Seine Regierung hat aber auch Erfolge zu verbuchen - die für viele Türken schwerer wiegen als die Probleme.
KRISEN:
- Gezi-Proteste: Sie wurden ausgelöst von Plänen der Regierung, den Gezi-Park in Istanbul zu bebauen. Ende Mai 2013 schlugen die Proteste in landesweite Demonstrationen um, gegen die die Polizei mit großer Härte vorging. Die Polizeigewalt löste international Proteste aus. Erdogan bezeichnete die Polizisten dagegen als „Helden“.
- Korruptionsaffäre: Im Dezember wurden Dutzende Menschen aus dem Umfeld von Erdogans AKP unter Korruptionsverdacht festgenommen. Vier Minister mussten ihren Hut nehmen, Erdogan wurde zu einer weitreichenden Kabinettsumbildung gezwungen. Seine Regierung ließ Ermittler ablösen und versetzen. Der Versuch Erdogans, die Kontrolle über die Justiz zu verstärken, scheiterte am Verfassungsgericht.
- Telefonmitschnitte: Vor der Kommunalwahl Ende März, die Erdogan zu einem Referendum über seine Politik erklärt hatte, wurden über soziale Netzwerke kompromittierende Telefonmitschnitte verbreitet. Sie brachten auch Erdogans familiäres Umfeld unter Korruptionsverdacht. Die Regierung ließ Twitter und YouTube sperren. Das Verfassungsgericht hob die Sperren später wieder auf.
- Soma: Das Bergwerksunglück von Soma im Mai war das schwerste in der Geschichte der Türkei und kostete mehr als 300 Kumpel das Leben.
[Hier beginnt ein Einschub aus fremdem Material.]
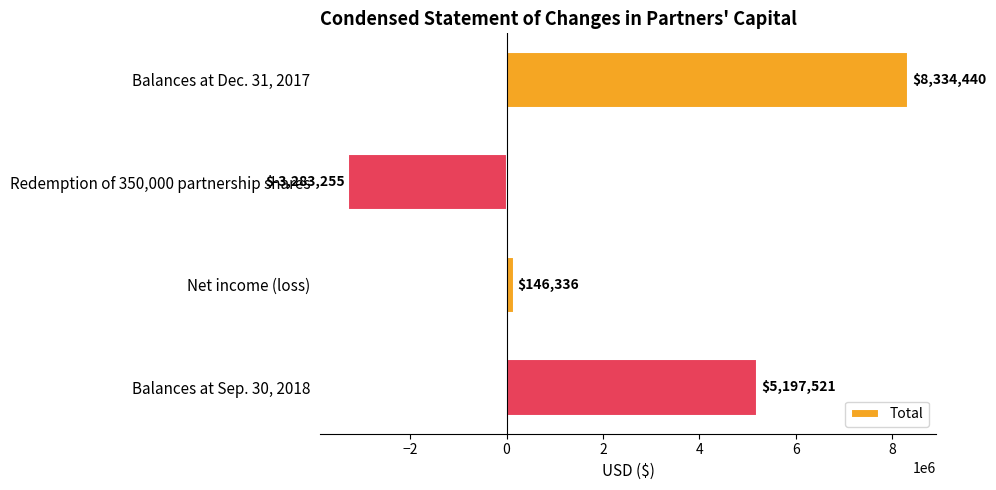

What is the minimum value shown in the chart?

-3283255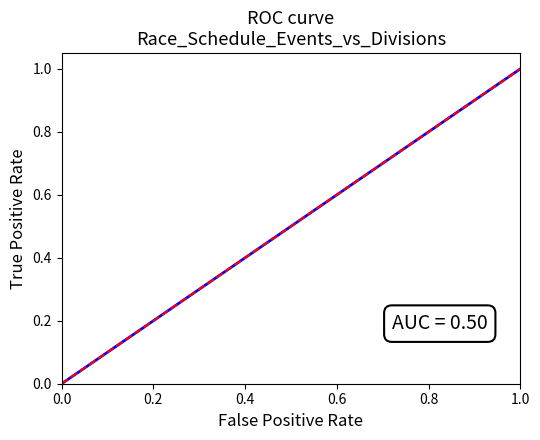

Does the chart display data point markers on the line(s)?

No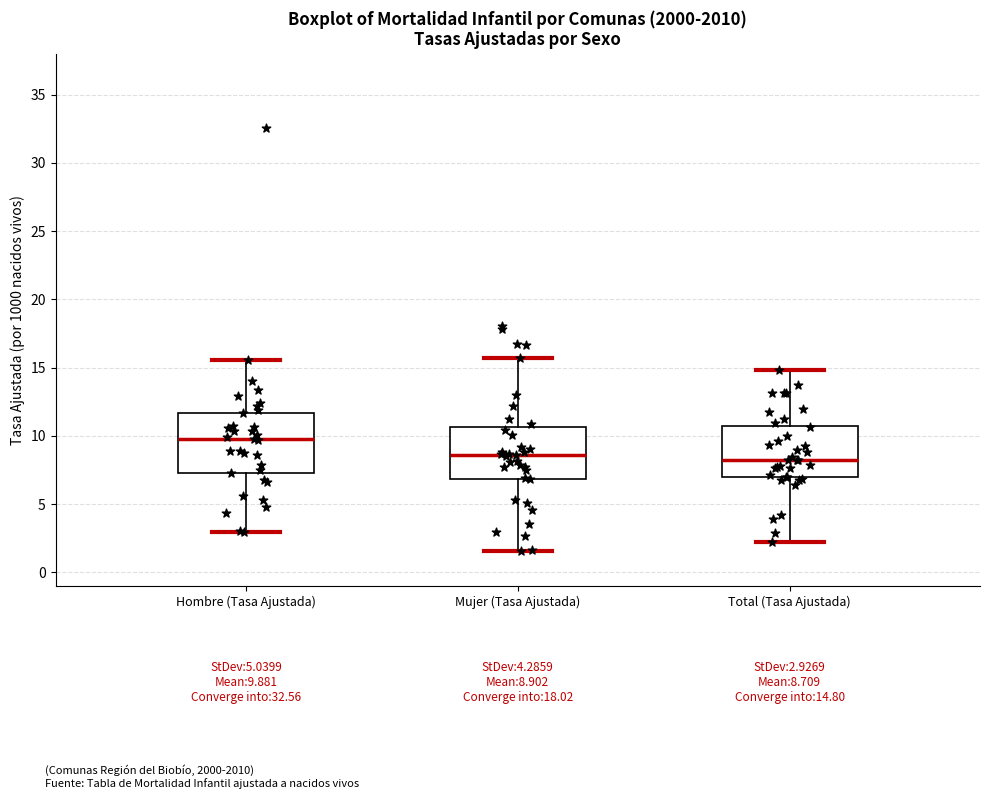

Which box is the tallest, from its lower edge to its upper edge?

Hombre (Tasa Ajustada)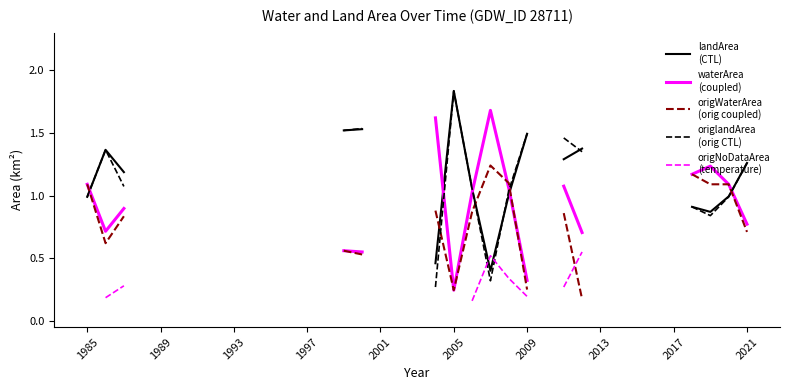

How many times do origWaterArea
(orig coupled) and origNoDataArea
(temperature) cross each other?

1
Die Sicherheit der Gruben wurde in Zweifel gezogen. Politische Verantwortung übernahm die Regierung nicht.
- Gülen: Für die meisten innenpolitischen Krisen macht Erdogan die mächtige Bewegung des in den USA lebenden Predigers Fethullah Gülen mitverantwortlich. Erdogan wirft seinem einstigen Verbündeten vor, einen Staat im Staate errichten zu wollen und seinen Sturz zu betreiben. Die Regierung geht massiv gegen mutmaßliche Gülen-Anhänger vor, die sie vor allem bei der Polizei und in der Justiz vermutet.
- Außenpolitik: Die von der Erdogan-Regierung verfolgte „Null-Probleme-mit-den-Nachbarn“-Politik ist gescheitert. Mit den meisten Staaten in der Region ist das Verhältnis zerrüttet. Auch der EU-Beitrittsprozess tritt auf der Stelle.
ERFOLGE:
- Wirtschaft: Sie ist das wichtigste As in Erdogans Ärmel. Während seiner mehr als elfjährigen Regierungszeit hat sich das Pro-Kopf-Einkommen nach Daten der Weltbank in etwa verdreifacht. Entsprechend sank der Anteil der Armen an der Bevölkerung von mehr als 20 Prozent auf 2,3 Prozent (2012). Das Wirtschaftswachstum lag 2013 laut Weltbank bei 4,0 Prozent.
- Infrastruktur: Eng mit der Wirtschaft verbunden ist die Infrastruktur. Straßen, Flughäfen, Hochgeschwindigkeitstrassen der Bahn und Kraftwerke werden gebaut. Im vergangenen Jahr eröffnete Erdogan einen Bahntunnel unter dem Bosporus.
- Kurden-Konflikt: Erdogan ist der erste Regierungschef, der die Lösung des seit 30 Jahren andauernden gewaltsamen Konflikts mit der verbotenen kurdischen Arbeiterpartei PKK angegangen ist. Derzeit gilt eine Waffenruhe. Das Parlament in Ankara verabschiedete im vergangenen Monat ein Gesetz, das eine Wiedereingliederung von PKK-Kämpfern ermöglichen soll.
- Militär: Erdogan ist es gelungen, das Militär, das in der Vergangenheit mehrfach geputscht hatte, in die Schranken zu weisen. Mit einer Verfassungsreform im Jahr 2010 wurden Militärs bei verfassungswidrigen Handlungen ziviler Gerichtsbarkeit unterstellt.
- Stolz: Mit seinem selbstbewussten Auftreten vermittelt Erdogan seinen Anhängern das Gefühl, stolz auf die Türkei sein zu können. Viele Türken fühlen sich auch wegen der schleppenden EU-Verhandlungen nicht willkommen in Europa. Besonders Auslandstürken sehen sich in Staaten wie Deutschland als Bürger zweiter Klasse behandelt.